The previous business model for the Framingham, Mass.-based company was based on the central warehouse concept. That plan was mostly online idealism (shipping costs are high and not a lot of folks are willing to buy a mattress or a sofa without sitting on it first) and the company went belly-up in November of 2000, without ever completing its IPO.
Furniture.com, which counted CMGI as a minority investor, lost $46.5 million in 1999 on revenues of $10.9 million.
Clearly furniture is a tough business even in the real-world; Levitz Furniture itself declared bankruptcy in 1997. Today Levitz Furniture has about 60 stores (half of them in California), while Seaman also has about 60 stores in the northeastern U.S., according to Hoover's.
The revived company is being headed by a former Furniture.com senior vice president, Carl Prindle, a spokesman told InternetNews.com.

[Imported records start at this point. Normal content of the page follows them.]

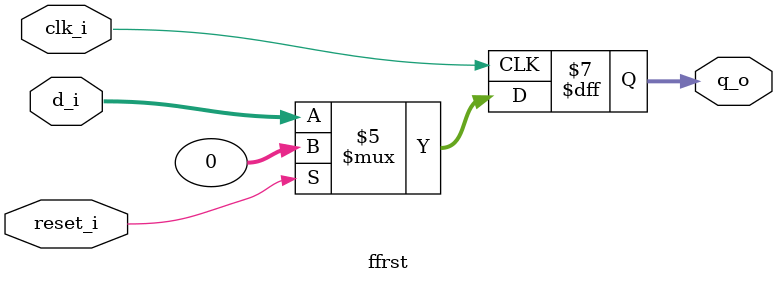
<source format=sv>
`timescale 1ns / 1ps

module ffrst (
    input    logic              clk_i,      // Señal de reloj de 10MHz
    input    logic              reset_i,    // Señal de reset 
    input    logic  [ 31 : 0 ]  d_i,        // Señal de entrada de dato
    output   logic  [ 31 : 0 ]  q_o);       // Señal de salida de dato

    logic  rst;

    assign rst = ~reset_i;

// Se implenta lógica del FF con reset
    always_ff @(posedge clk_i) begin        
        if (!rst)    q_o <= 0;
        else         q_o <= d_i;
    end
    
endmodule

</source>
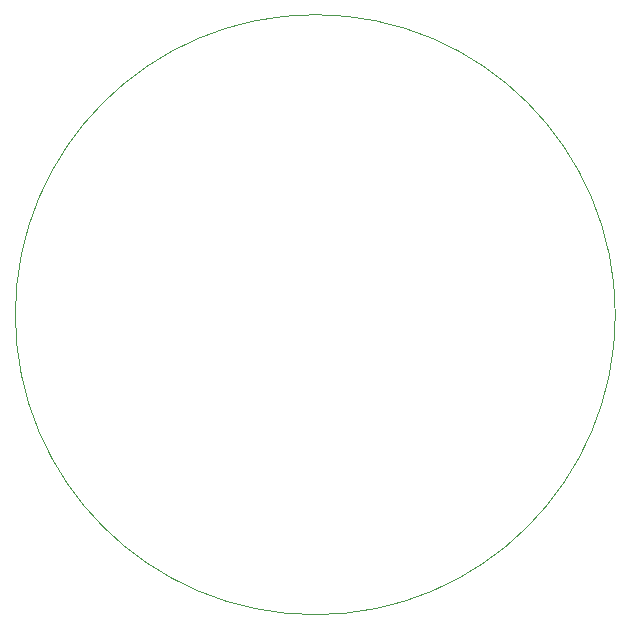
<source format=gbr>
%TF.GenerationSoftware,KiCad,Pcbnew,8.0.2-1*%
%TF.CreationDate,2025-03-04T20:19:02+09:00*%
%TF.ProjectId,test,74657374-2e6b-4696-9361-645f70636258,rev?*%
%TF.SameCoordinates,Original*%
%TF.FileFunction,Profile,NP*%
%FSLAX46Y46*%
G04 Gerber Fmt 4.6, Leading zero omitted, Abs format (unit mm)*
G04 Created by KiCad (PCBNEW 8.0.2-1) date 2025-03-04 20:19:02*
%MOMM*%
%LPD*%
G01*
G04 APERTURE LIST*
%TA.AperFunction,Profile*%
%ADD10C,0.050000*%
%TD*%
G04 APERTURE END LIST*
D10*
X169989500Y-104100000D02*
G75*
G02*
X119189500Y-104100000I-25400000J0D01*
G01*
X119189500Y-104100000D02*
G75*
G02*
X169989500Y-104100000I25400000J0D01*
G01*
M02*

</source>
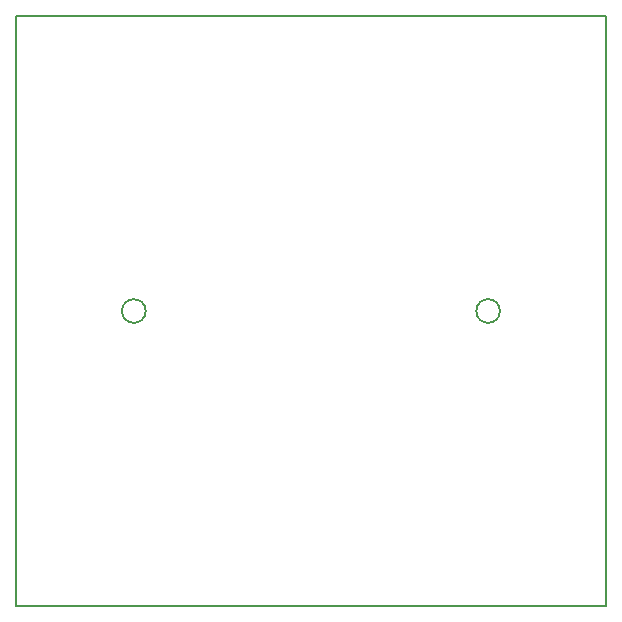
<source format=gbr>
G04 #@! TF.FileFunction,Profile,NP*
%FSLAX46Y46*%
G04 Gerber Fmt 4.6, Leading zero omitted, Abs format (unit mm)*
G04 Created by KiCad (PCBNEW 4.0.2-4+6225~38~ubuntu14.04.1-stable) date Thu 24 Mar 2016 13:26:21 GMT*
%MOMM*%
G01*
G04 APERTURE LIST*
%ADD10C,0.100000*%
%ADD11C,0.150000*%
G04 APERTURE END LIST*
D10*
D11*
X131000000Y-85000000D02*
G75*
G03X131000000Y-85000000I-1000000J0D01*
G01*
X161000000Y-85000000D02*
G75*
G03X161000000Y-85000000I-1000000J0D01*
G01*
X120000000Y-110000000D02*
X120000000Y-60000000D01*
X170000000Y-110000000D02*
X120000000Y-110000000D01*
X170000000Y-60000000D02*
X170000000Y-110000000D01*
X120000000Y-60000000D02*
X170000000Y-60000000D01*
M02*

</source>
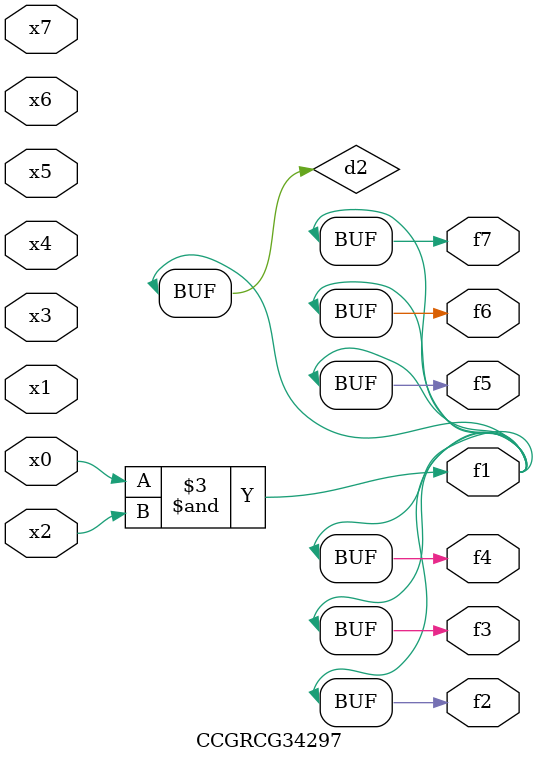
<source format=v>
module CCGRCG34297(
	input x0, x1, x2, x3, x4, x5, x6, x7,
	output f1, f2, f3, f4, f5, f6, f7
);

	wire d1, d2;

	nor (d1, x3, x6);
	and (d2, x0, x2);
	assign f1 = d2;
	assign f2 = d2;
	assign f3 = d2;
	assign f4 = d2;
	assign f5 = d2;
	assign f6 = d2;
	assign f7 = d2;
endmodule

</source>
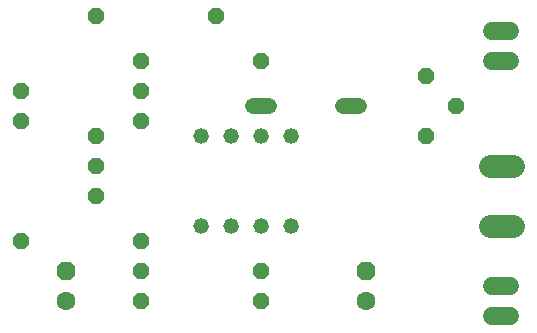
<source format=gtl>
G75*
%MOIN*%
%OFA0B0*%
%FSLAX24Y24*%
%IPPOS*%
%LPD*%
%AMOC8*
5,1,8,0,0,1.08239X$1,22.5*
%
%ADD10C,0.0520*%
%ADD11OC8,0.0520*%
%ADD12C,0.0520*%
%ADD13OC8,0.0630*%
%ADD14C,0.0630*%
%ADD15C,0.0600*%
%ADD16C,0.0780*%
D10*
X008145Y006440D03*
X009145Y006440D03*
X010145Y006440D03*
X011145Y006440D03*
X011145Y009440D03*
X010145Y009440D03*
X009145Y009440D03*
X008145Y009440D03*
D11*
X006145Y009940D03*
X006145Y010940D03*
X006145Y011940D03*
X004645Y013440D03*
X002145Y010940D03*
X002145Y009940D03*
X004645Y009440D03*
X004645Y008440D03*
X004645Y007440D03*
X006145Y005940D03*
X006145Y004940D03*
X006145Y003940D03*
X010145Y003940D03*
X010145Y004940D03*
X015645Y009440D03*
X016645Y010440D03*
X015645Y011440D03*
X010145Y011940D03*
X008645Y013440D03*
X002145Y005940D03*
D12*
X009885Y010440D02*
X010405Y010440D01*
X012885Y010440D02*
X013405Y010440D01*
D13*
X013645Y004940D03*
X003645Y004940D03*
D14*
X003645Y003940D03*
X013645Y003940D03*
D15*
X017845Y004440D02*
X018445Y004440D01*
X018445Y003440D02*
X017845Y003440D01*
X017845Y011940D02*
X018445Y011940D01*
X018445Y012940D02*
X017845Y012940D01*
D16*
X017755Y008430D02*
X018535Y008430D01*
X018535Y006450D02*
X017755Y006450D01*
M02*

</source>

Customer orders apparently will be transmitted to the established retailers, which will handle delivery, and of course the associated problems of returns.
Of course, there's not much online that hasn't been tried and the new Furniture.com will have competition from outfits like FurnitureFan.com, which says it "helps you find the furniture you like, in stores near you." The company evolved from FurnitureChannel.com, a Sudbury, Mass-based outfit that started as an online retailer and saw its business model evolve as the reality set in.